As the counting to the House of Representatives crawled with the Democrats on 204 and not hopelessly behind the Republicans on 212 — the majority figure being 218 seats — the American political scenario has changed in a stunning manner and positively, contrary to exaggerated forecasts of a “red Wave”.

The US President who turns 80 this month could not have been more pleased just as signs may be seen as encouraging enough for him to contemplate a 2024 run.

The Democrats would like to project their unpredicted strong performance as owed to what the Biden administration did for all American families and businesses hit by the Covid pandemic as well as what they intend to do with record expenditures on infrastructure and the benevolent decision of writing off student loans, subject to court rulings of course.

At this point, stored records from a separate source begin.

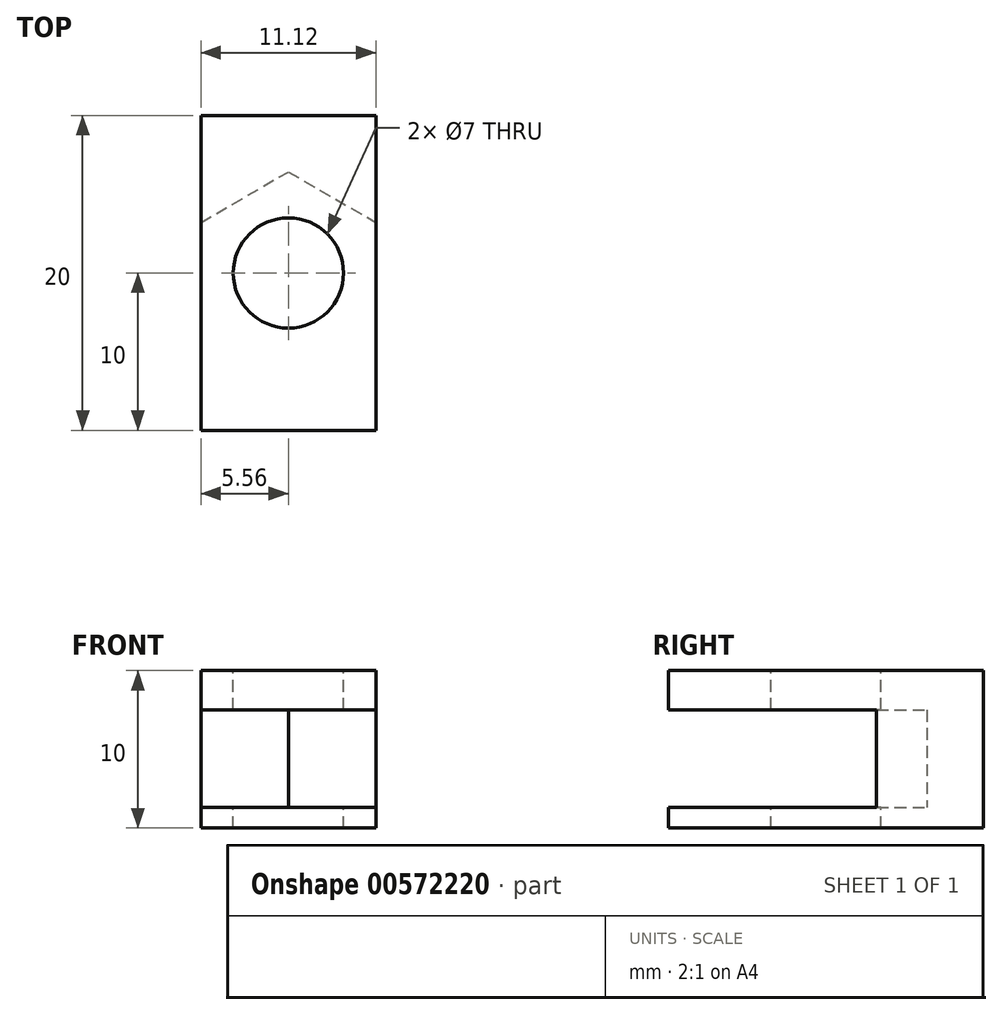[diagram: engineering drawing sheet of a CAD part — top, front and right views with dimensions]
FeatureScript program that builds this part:
annotation { "Feature Type Name" : "Feature", "Feature Type Description" : "" }
export const myFeature = defineFeature(function(context is Context, id is Id, definition is map)
    precondition{}
    {
        {
            var Q0;
            Q0=qCreatedBy(makeId("Top.planeOp"),FACE);
            var sketch = newSketch(context, id + "F0", { "sketchPlane" : qUnion([Q0])});
            skLineSegment(sketch, "E0.bottom", {"start": v(-75, 10) * mm, "end": v(75, 10) * mm});
            skLineSegment(sketch, "E0.top", {"start": v(-75, -10) * mm, "end": v(75, -10) * mm});
            skLineSegment(sketch, "E0.left", {"start": v(-75, 10) * mm, "end": v(-75, -10) * mm});
            skLineSegment(sketch, "E0.right", {"start": v(75, 10) * mm, "end": v(75, -10) * mm});
            skPoint(sketch, "E0.middle", {"position": v(0, 0) * mm});
            skCircle(sketch, "E1.cCircle", {"center": v(0, 0) * mm, "radius": 5.56 * mm, "construction": true});
            skLineSegment(sketch, "E1.0", {"start": v(0, 6.42) * mm, "end": v(5.56, 3.21) * mm});
            skLineSegment(sketch, "E1.1", {"start": v(5.56, 3.21) * mm, "end": v(5.56, -3.21) * mm});
            skLineSegment(sketch, "E1.2", {"start": v(5.56, -3.21) * mm, "end": v(0, -6.42) * mm});
            skLineSegment(sketch, "E1.3", {"start": v(0, -6.42) * mm, "end": v(-5.56, -3.21) * mm});
            skLineSegment(sketch, "E1.4", {"start": v(-5.56, -3.21) * mm, "end": v(-5.56, 3.21) * mm});
            skLineSegment(sketch, "E1.5", {"start": v(-5.56, 3.21) * mm, "end": v(0, 6.42) * mm});
            skPoint(sketch, "E1.0.midPoint", {"position": v(2.78, 4.82) * mm});
            skLineSegment(sketch, "E2", {"start": v(-65, 0) * mm, "end": v(65, 0) * mm, "construction": true});
            skLineSegment(sketch, "E3", {"start": v(-55, 0) * mm, "end": v(55, 0) * mm, "construction": true});
            skLineSegment(sketch, "E4.bottom", {"start": v(5.56, 3.21) * mm, "end": v(-5.56, 3.21) * mm});
            skLineSegment(sketch, "E4.top", {"start": v(5.56, 10) * mm, "end": v(-5.56, 10) * mm});
            skLineSegment(sketch, "E4.left", {"start": v(5.56, 3.21) * mm, "end": v(5.56, 10) * mm});
            skLineSegment(sketch, "E4.right", {"start": v(-5.56, 3.21) * mm, "end": v(-5.56, 10) * mm});
            skLineSegment(sketch, "E5.bottom", {"start": v(5.56, -3.21) * mm, "end": v(-5.56, -3.21) * mm});
            skLineSegment(sketch, "E5.top", {"start": v(5.56, -10) * mm, "end": v(-5.56, -10) * mm});
            skLineSegment(sketch, "E5.left", {"start": v(5.56, -3.21) * mm, "end": v(5.56, -10) * mm});
            skLineSegment(sketch, "E5.right", {"start": v(-5.56, -3.21) * mm, "end": v(-5.56, -10) * mm});
            skSolve(sketch);
        }
        {
            var Q0;
            Q0=makeQuery(id+"F0.imprint","IMPRINT",FACE,{"disambiguationData":[TD([[makeQuery(id+"F0.imprint","IMPRINT",EDGE,{"derivedFrom":sQuery(id+"F0.wireOp",EDGE,"E0.bottom")}),-1.0]])]});
            var Q1;
            Q1=makeQuery(id+"F0.imprint","IMPRINT",FACE,{"disambiguationData":[TD([[makeQuery(id+"F0.imprint","IMPRINT",EDGE,{"derivedFrom":sQuery(id+"F0.wireOp",EDGE,"E1.0")}),-1.0]])]});
            var Q2;
            Q2=makeQuery(id+"F0.imprint","IMPRINT",FACE,{"disambiguationData":[TD([[makeQuery(id+"F0.imprint","IMPRINT",EDGE,{"derivedFrom":sQuery(id+"F0.wireOp",EDGE,"E1.0")}),1.0]])]});
            var Q3;
            Q3=makeQuery(id+"F0.imprint","IMPRINT",FACE,{"disambiguationData":[TD([[makeQuery(id+"F0.imprint","IMPRINT",EDGE,{"derivedFrom":sQuery(id+"F0.wireOp",EDGE,"E1.2")}),1.0]])]});
            var Q4;
            Q4=makeQuery(id+"F0.imprint","IMPRINT",FACE,{"disambiguationData":[TD([[makeQuery(id+"F0.imprint","IMPRINT",EDGE,{"derivedFrom":sQuery(id+"F0.wireOp",EDGE,"E1.2")}),-1.0]])]});
            var Q5;
            Q5=makeQuery(id+"F0.imprint","IMPRINT",FACE,{"disambiguationData":[TD([[makeQuery(id+"F0.imprint","IMPRINT",EDGE,{"derivedFrom":sQuery(id+"F0.wireOp",EDGE,"E1.1")}),-1.0]])]});
            extrude(context, id + "F1", {"entities" : qUnion([Q0, Q1, Q2, Q3, Q4, Q5]), "depth" : 5 * mm, "offsetDistance" : 25 * mm, "hasSecondDirection" : true, "secondDirectionOppositeDirection" : true, "secondDirectionDepth" : 5 * mm});
        }
        {
            var Q0;
            Q0=sQuery(id+"F0.wireOp",VERTEX,"E3.start");
            var Q1;
            Q1=sQuery(id+"F0.wireOp",VERTEX,"E3.end");
            var Q2;
            Q2=sQuery(id+"F0.wireOp",VERTEX,"E0.middle");
            var Q3;
            Q3=makeQuery(id+"F1.opExtrude","SWEPT_BODY",BODY,{"disambiguationData":[OSD([sQuery(id+"F0.wireOp",EDGE,"E0.bottom"),sQuery(id+"F0.wireOp",EDGE,"E0.top"),sQuery(id+"F0.wireOp",EDGE,"E0.left"),sQuery(id+"F0.wireOp",EDGE,"E0.right"),sQuery(id+"F0.wireOp",EDGE,"E4.top"),sQuery(id+"F0.wireOp",EDGE,"E5.top")])]});
            hole(context, id + "F2", {"style" : HoleStyle.SIMPLE, "endStyle" : HoleEndStyle.THROUGH, "holeDiameter" : 7 * mm, "majorDiameter" : 5 * mm, "isTappedThrough" : true, "tappedDepth" : 10.5 * mm, "tapClearance" : 3, "locations" : qUnion([Q0, Q1, Q2]), "scope" : qUnion([Q3])});
        }
        {
            var Q0;
            Q0=sQuery(id+"F0.wireOp",VERTEX,"E3.end");
            var Q1;
            Q1=sQuery(id+"F0.wireOp",VERTEX,"E3.start");
            var Q2;
            Q2=sQuery(id+"F0.wireOp",VERTEX,"E0.middle");
            var Q3;
            Q3=makeQuery(id+"F1.opExtrude","SWEPT_BODY",BODY,{"disambiguationData":[OSD([sQuery(id+"F0.wireOp",EDGE,"E0.bottom"),sQuery(id+"F0.wireOp",EDGE,"E0.top"),sQuery(id+"F0.wireOp",EDGE,"E0.left"),sQuery(id+"F0.wireOp",EDGE,"E0.right"),sQuery(id+"F0.wireOp",EDGE,"E4.top"),sQuery(id+"F0.wireOp",EDGE,"E5.top")])]});
            hole(context, id + "F3", {"style" : HoleStyle.SIMPLE, "endStyle" : HoleEndStyle.THROUGH, "oppositeDirection" : true, "holeDiameter" : 7 * mm, "majorDiameter" : 5 * mm, "isTappedThrough" : true, "tappedDepth" : 10.5 * mm, "tapClearance" : 3, "locations" : qUnion([Q0, Q1, Q2]), "scope" : qUnion([Q3])});
        }
        {
            var Q0;
            Q0=makeQuery(id+"F0.imprint","IMPRINT",FACE,{"disambiguationData":[TD([[makeQuery(id+"F0.imprint","IMPRINT",EDGE,{"derivedFrom":sQuery(id+"F0.wireOp",EDGE,"E1.0")}),-1.0]])]});
            var Q1;
            Q1=makeQuery(id+"F0.imprint","IMPRINT",FACE,{"disambiguationData":[TD([[makeQuery(id+"F0.imprint","IMPRINT",EDGE,{"derivedFrom":sQuery(id+"F0.wireOp",EDGE,"E1.1")}),-1.0]])]});
            var Q2;
            Q2=makeQuery(id+"F0.imprint","IMPRINT",FACE,{"disambiguationData":[TD([[makeQuery(id+"F0.imprint","IMPRINT",EDGE,{"derivedFrom":sQuery(id+"F0.wireOp",EDGE,"E1.2")}),-1.0]])]});
            var Q3;
            Q3=makeQuery(id+"F0.imprint","IMPRINT",FACE,{"disambiguationData":[TD([[makeQuery(id+"F0.imprint","IMPRINT",EDGE,{"derivedFrom":sQuery(id+"F0.wireOp",EDGE,"E1.2")}),1.0]])]});
            extrude(context, id + "F4", {"entities" : qUnion([Q0, Q1, Q2, Q3]), "operationType" : NewBodyOperationType.REMOVE, "depth" : 2.5 * mm, "offsetDistance" : 25 * mm, "hasSecondDirection" : true, "secondDirectionOppositeDirection" : true, "secondDirectionDepth" : 3.7 * mm});
        }
    });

On the flip side, the denial of constitutionally guaranteed abortion by the Supreme Court overturning the Roe versus Wade verdict was a shock to nearly half the voting population who saw it as an infringement of their freedoms and an early signal of the damage that any MAGA-led hard-right political position could wreak on fundamental rights.

There is also the lesson to be learnt from the humbling of the Republicans that the average American voters understand that their economic well-being is linked to democracy and that the election denialism and belief in a conspiracy theory of a deep state cabal of the former President Donald Trump’s acolytes would prove counterproductive to the historical American way of life.

Trump’s attempts to take over elected offices to do with certifying poll results were also thwarted by the admirable common sense of the voters who saw danger in the strategy of election denialism that was pandering to Trump as an individual, no matter how much his fellow mavericks of the far-right may have fawned on the tactics of their guru.

Another significant outcome of the midterms poll process defying the “red wave” projections of the cable news anchors is that a new presidential candidate has emerged in Ron “DeFuture” DeSantis who is edging ahead in popularity ratings — a development that comes much to the discomfiture of Trump who, however, may still be inclined to announce his 2024 run as early as today from his home in Florida today. The American people may have to make their choice again soon but until then the Democrats can expect to provide stability and normalcy before taking on the extreme partisans again.